→ **WHAT YOU NEED TO DO**:
Write out each line of the records below, keeping every character, number and space the same.
[Start of STORED ROWS]
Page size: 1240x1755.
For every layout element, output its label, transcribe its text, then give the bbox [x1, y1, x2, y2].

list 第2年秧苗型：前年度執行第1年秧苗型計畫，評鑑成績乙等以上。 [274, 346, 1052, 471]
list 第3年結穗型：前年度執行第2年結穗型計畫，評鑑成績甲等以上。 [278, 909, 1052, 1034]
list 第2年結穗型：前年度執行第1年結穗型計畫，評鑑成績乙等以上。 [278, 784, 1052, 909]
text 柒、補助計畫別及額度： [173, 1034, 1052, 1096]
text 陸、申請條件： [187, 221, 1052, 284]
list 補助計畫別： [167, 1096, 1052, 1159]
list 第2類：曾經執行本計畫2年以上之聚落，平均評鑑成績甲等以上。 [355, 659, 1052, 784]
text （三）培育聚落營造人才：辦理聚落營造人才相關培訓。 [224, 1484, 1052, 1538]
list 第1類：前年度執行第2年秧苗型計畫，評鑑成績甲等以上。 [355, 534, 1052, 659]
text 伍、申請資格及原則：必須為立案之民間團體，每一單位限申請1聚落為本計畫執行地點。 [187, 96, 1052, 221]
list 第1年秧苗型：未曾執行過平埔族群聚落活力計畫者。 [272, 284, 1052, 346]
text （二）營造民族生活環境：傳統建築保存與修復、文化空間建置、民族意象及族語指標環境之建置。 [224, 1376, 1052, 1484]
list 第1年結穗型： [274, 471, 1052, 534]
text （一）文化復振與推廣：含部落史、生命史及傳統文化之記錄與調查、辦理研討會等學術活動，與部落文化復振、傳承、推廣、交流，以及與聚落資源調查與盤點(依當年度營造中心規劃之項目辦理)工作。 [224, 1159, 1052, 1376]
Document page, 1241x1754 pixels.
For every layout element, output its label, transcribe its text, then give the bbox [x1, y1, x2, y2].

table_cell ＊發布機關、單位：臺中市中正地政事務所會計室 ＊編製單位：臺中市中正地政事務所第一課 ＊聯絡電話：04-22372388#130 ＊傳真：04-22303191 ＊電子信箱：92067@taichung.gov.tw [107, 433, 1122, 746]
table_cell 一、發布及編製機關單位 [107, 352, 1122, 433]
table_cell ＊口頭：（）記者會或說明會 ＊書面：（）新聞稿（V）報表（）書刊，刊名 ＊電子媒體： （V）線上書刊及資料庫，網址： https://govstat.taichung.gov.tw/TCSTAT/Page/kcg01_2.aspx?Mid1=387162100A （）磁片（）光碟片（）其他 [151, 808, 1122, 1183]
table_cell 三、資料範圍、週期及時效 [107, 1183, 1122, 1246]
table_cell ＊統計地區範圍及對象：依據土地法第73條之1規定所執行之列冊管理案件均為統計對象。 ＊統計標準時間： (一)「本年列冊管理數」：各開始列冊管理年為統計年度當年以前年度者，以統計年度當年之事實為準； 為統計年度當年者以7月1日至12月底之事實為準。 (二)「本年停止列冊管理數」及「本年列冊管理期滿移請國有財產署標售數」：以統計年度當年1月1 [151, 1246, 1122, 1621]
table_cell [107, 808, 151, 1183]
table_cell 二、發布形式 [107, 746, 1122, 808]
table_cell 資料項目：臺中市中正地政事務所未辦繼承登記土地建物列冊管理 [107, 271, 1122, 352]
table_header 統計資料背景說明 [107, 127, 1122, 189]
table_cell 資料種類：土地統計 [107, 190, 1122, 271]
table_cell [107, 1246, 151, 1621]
[End of STORED ROWS]
→ **THE REPLY**:
Page size: 1240x1755.
For every layout element, output its label, transcribe its text, then give the bbox [x1, y1, x2, y2].

list 第2年秧苗型：前年度執行第1年秧苗型計畫，評鑑成績乙等以上。 [274, 346, 1052, 471]
list 第3年結穗型：前年度執行第2年結穗型計畫，評鑑成績甲等以上。 [278, 909, 1052, 1034]
list 第2年結穗型：前年度執行第1年結穗型計畫，評鑑成績乙等以上。 [278, 784, 1052, 909]
text 柒、補助計畫別及額度： [173, 1034, 1052, 1096]
text 陸、申請條件： [187, 221, 1052, 284]
list 補助計畫別： [167, 1096, 1052, 1159]
list 第2類：曾經執行本計畫2年以上之聚落，平均評鑑成績甲等以上。 [355, 659, 1052, 784]
text （三）培育聚落營造人才：辦理聚落營造人才相關培訓。 [224, 1484, 1052, 1538]
list 第1類：前年度執行第2年秧苗型計畫，評鑑成績甲等以上。 [355, 534, 1052, 659]
text 伍、申請資格及原則：必須為立案之民間團體，每一單位限申請1聚落為本計畫執行地點。 [187, 96, 1052, 221]
list 第1年秧苗型：未曾執行過平埔族群聚落活力計畫者。 [272, 284, 1052, 346]
text （二）營造民族生活環境：傳統建築保存與修復、文化空間建置、民族意象及族語指標環境之建置。 [224, 1376, 1052, 1484]
list 第1年結穗型： [274, 471, 1052, 534]
text （一）文化復振與推廣：含部落史、生命史及傳統文化之記錄與調查、辦理研討會等學術活動，與部落文化復振、傳承、推廣、交流，以及與聚落資源調查與盤點(依當年度營造中心規劃之項目辦理)工作。 [224, 1159, 1052, 1376]
Document page, 1241x1754 pixels.
For every layout element, output its label, transcribe its text, then give the bbox [x1, y1, x2, y2].

table_cell ＊發布機關、單位：臺中市中正地政事務所會計室 ＊編製單位：臺中市中正地政事務所第一課 ＊聯絡電話：04-22372388#130 ＊傳真：04-22303191 ＊電子信箱：92067@taichung.gov.tw [107, 433, 1122, 746]
table_cell 一、發布及編製機關單位 [107, 352, 1122, 433]
table_cell ＊口頭：（）記者會或說明會 ＊書面：（）新聞稿（V）報表（）書刊，刊名 ＊電子媒體： （V）線上書刊及資料庫，網址： https://govstat.taichung.gov.tw/TCSTAT/Page/kcg01_2.aspx?Mid1=387162100A （）磁片（）光碟片（）其他 [151, 808, 1122, 1183]
table_cell 三、資料範圍、週期及時效 [107, 1183, 1122, 1246]
table_cell ＊統計地區範圍及對象：依據土地法第73條之1規定所執行之列冊管理案件均為統計對象。 ＊統計標準時間： (一)「本年列冊管理數」：各開始列冊管理年為統計年度當年以前年度者，以統計年度當年之事實為準； 為統計年度當年者以7月1日至12月底之事實為準。 (二)「本年停止列冊管理數」及「本年列冊管理期滿移請國有財產署標售數」：以統計年度當年1月1 [151, 1246, 1122, 1621]
table_cell [107, 808, 151, 1183]
table_cell 二、發布形式 [107, 746, 1122, 808]
table_cell 資料項目：臺中市中正地政事務所未辦繼承登記土地建物列冊管理 [107, 271, 1122, 352]
table_header 統計資料背景說明 [107, 127, 1122, 189]
table_cell 資料種類：土地統計 [107, 190, 1122, 271]
table_cell [107, 1246, 151, 1621]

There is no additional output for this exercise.